Data items

* * * * *

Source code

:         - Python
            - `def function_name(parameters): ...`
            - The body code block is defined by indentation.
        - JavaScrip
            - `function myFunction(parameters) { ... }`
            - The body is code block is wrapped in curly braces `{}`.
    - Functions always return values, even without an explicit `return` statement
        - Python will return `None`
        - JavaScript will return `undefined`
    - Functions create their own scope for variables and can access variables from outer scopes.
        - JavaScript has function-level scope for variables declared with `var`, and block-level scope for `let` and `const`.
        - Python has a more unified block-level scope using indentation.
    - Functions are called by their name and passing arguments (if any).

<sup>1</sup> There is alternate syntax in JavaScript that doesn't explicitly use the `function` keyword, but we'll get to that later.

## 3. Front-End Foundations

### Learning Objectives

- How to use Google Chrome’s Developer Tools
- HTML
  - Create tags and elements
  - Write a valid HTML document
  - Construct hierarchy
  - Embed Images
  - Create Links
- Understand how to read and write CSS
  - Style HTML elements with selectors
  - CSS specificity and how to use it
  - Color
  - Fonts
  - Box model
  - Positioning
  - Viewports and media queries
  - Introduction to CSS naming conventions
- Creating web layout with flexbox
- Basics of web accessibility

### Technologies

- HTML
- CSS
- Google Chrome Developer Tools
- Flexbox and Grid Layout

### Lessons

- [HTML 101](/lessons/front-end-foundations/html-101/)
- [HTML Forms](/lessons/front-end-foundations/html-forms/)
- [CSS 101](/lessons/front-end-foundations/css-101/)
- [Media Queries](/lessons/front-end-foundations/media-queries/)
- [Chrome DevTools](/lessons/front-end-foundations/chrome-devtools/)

* * * * *

Can you return the source text of every item above, word for word and with nothing changed?

The answer:
Source code

:         - Python
            - `def function_name(parameters): ...`
            - The body code block is defined by indentation.
        - JavaScrip
            - `function myFunction(parameters) { ... }`
            - The body is code block is wrapped in curly braces `{}`.
    - Functions always return values, even without an explicit `return` statement
        - Python will return `None`
        - JavaScript will return `undefined`
    - Functions create their own scope for variables and can access variables from outer scopes.
        - JavaScript has function-level scope for variables declared with `var`, and block-level scope for `let` and `const`.
        - Python has a more unified block-level scope using indentation.
    - Functions are called by their name and passing arguments (if any).

<sup>1</sup> There is alternate syntax in JavaScript that doesn't explicitly use the `function` keyword, but we'll get to that later.

## 3. Front-End Foundations

### Learning Objectives

- How to use Google Chrome’s Developer Tools
- HTML
  - Create tags and elements
  - Write a valid HTML document
  - Construct hierarchy
  - Embed Images
  - Create Links
- Understand how to read and write CSS
  - Style HTML elements with selectors
  - CSS specificity and how to use it
  - Color
  - Fonts
  - Box model
  - Positioning
  - Viewports and media queries
  - Introduction to CSS naming conventions
- Creating web layout with flexbox
- Basics of web accessibility

### Technologies

- HTML
- CSS
- Google Chrome Developer Tools
- Flexbox and Grid Layout

### Lessons

- [HTML 101](/lessons/front-end-foundations/html-101/)
- [HTML Forms](/lessons/front-end-foundations/html-forms/)
- [CSS 101](/lessons/front-end-foundations/css-101/)
- [Media Queries](/lessons/front-end-foundations/media-queries/)
- [Chrome DevTools](/lessons/front-end-foundations/chrome-devtools/)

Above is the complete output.